Assigning the bits each represented by its threshold voltage to the first or the second group is on par with assigning the respective threshold voltages to the first or second group.
The memory device comprises a memory cell array 1 including a plurality of memory cells 100 each assigned to one of the erasing sectors 10. Each memory cell 100 is operable to store at least one bit. In case of NROM memory cells each memory cell is operable to store a first and a second bit. Each stored bit is represented by one threshold voltage VT.
An access unit 3 is coupled to the memory cell array 1. The access unit 3 is operable to erase the bits stored in the memory cells 100 and to program the bits. The access unit is operable to provide erasing pulses, which are then applied to the memory cells 100 storing the bits to be erased. In case of erasing simultaneously the memory cells 100 assigned to an erasing sector 10 the bits to be erased may include programmed and erased bits. The access unit is further operable to provide programming pulses, which are applied to the memory cells storing the bit to be programmed in order to increase the threshold voltage VT representing the bit. The access unit 3 is further operable to apply PBE pulses in order to change the threshold voltage VT that the threshold voltage VT is closer to the reading voltage RD or that the stored bit is altered.
The memory device further comprises a verifying unit 2 coupled to the memory cell array 1 and to the access unit 3.
The identifying unit is operable to verify whether the threshold voltage VT is larger than a given threshold voltage. The threshold is variable in order to verify to the first or second threshold voltage PBE_RD, EV2, the latter being may be changeable in order to perform several iteration steps each including verifying and changing.
The access unit is operable to identify the bits represented by the threshold voltage VT being less than the given first threshold voltage PBE_RD and the respective memory cells and is operable change these threshold voltage VT. The access unit is operable to identify the bits represented by the threshold voltage VT have been changed during the prior changing step and being less than the given second threshold voltage PBE_RD and the respective memory cells and is operable to change these threshold voltages VT.
The memory device may comprise a counter coupled with the identifying unit and the access unit, which is operable to count the number of iterations of the verifying and the changing step.
The access unit is operable to identify the bits assigned to the first group and the respective memory cells in order to change the respective threshold voltages VT.

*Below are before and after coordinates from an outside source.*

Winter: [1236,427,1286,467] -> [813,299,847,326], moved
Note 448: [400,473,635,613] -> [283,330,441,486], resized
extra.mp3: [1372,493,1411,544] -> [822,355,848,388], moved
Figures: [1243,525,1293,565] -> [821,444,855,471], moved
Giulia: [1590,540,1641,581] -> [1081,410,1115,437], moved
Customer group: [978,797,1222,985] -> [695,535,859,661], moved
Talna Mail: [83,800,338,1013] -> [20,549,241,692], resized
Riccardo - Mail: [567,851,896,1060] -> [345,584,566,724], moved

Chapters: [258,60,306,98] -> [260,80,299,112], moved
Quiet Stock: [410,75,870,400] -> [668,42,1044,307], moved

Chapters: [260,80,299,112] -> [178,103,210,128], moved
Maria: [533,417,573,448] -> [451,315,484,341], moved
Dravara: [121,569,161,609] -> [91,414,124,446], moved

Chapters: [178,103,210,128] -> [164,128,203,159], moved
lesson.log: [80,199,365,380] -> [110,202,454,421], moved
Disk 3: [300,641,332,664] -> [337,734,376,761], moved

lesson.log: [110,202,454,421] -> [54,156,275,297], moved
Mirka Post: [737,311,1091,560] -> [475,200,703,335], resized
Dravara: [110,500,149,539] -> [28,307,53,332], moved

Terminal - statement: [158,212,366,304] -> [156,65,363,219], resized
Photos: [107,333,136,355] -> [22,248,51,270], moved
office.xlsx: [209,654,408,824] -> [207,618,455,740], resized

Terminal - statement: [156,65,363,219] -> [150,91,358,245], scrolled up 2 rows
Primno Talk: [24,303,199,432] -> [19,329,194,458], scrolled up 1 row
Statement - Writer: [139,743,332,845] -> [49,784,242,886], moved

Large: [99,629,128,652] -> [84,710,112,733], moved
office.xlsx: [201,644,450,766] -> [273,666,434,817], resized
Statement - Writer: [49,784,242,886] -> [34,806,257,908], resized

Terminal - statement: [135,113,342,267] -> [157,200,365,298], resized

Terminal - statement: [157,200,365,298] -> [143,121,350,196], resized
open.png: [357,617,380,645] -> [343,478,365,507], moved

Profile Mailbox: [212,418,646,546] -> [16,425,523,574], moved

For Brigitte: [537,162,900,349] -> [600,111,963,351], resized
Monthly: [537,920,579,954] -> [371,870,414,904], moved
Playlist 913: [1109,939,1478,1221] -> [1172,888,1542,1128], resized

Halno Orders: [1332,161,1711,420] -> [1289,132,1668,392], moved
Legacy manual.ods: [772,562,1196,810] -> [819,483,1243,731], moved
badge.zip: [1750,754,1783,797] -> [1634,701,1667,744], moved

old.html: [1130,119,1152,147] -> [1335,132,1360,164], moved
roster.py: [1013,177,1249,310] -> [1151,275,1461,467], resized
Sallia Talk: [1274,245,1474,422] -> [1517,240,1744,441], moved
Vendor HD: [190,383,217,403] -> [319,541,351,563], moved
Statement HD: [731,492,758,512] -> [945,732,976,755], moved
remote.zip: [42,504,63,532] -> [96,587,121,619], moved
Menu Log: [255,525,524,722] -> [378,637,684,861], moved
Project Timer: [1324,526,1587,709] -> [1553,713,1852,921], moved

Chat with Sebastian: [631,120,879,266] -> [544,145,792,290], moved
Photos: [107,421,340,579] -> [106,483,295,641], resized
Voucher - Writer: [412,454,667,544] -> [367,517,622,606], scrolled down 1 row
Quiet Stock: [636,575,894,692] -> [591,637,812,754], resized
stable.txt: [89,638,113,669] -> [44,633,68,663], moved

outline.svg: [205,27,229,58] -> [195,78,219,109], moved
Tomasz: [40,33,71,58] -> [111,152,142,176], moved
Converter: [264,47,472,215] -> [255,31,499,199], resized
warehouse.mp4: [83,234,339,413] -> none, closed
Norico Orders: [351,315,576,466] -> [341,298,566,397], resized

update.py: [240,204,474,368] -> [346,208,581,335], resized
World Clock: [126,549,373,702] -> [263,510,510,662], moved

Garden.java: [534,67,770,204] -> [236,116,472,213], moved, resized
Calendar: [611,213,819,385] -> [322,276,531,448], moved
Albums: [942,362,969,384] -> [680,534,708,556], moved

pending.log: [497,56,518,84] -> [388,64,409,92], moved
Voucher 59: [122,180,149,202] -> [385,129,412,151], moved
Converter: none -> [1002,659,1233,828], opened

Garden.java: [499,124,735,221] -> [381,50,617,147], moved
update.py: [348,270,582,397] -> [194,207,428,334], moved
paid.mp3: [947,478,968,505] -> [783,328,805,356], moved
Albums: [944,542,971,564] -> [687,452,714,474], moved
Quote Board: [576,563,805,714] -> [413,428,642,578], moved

Assigning the bits each represented by its threshold voltage to the first or the second group is on par with assigning the respective threshold voltages to the first or second group.
Although the present invention and its advantages have been described in detail, it should be understood that various changes, substitutions and alterations can be made herein without departing from the spirit and scope of the invention as defined by the appended claims. Moreover, the scope of the present application is not intended to be limited to the particular embodiments of the process, machine, manufacture, composition of matter, means, methods and steps described in the specification. As one of ordinary skill in the art will readily appreciate from the disclosure of the present invention, processes, machines, manufacture, compositions of matter, means, methods, or steps, presently existing or later to be developed, that perform substantially the same function or achieve substantially the same result as the corresponding embodiments described herein may be utilized according to the present invention. Accordingly, the appended claims are intended to include within their scope such processes, machines, manufacture, compositions of matter, means, methods, or steps.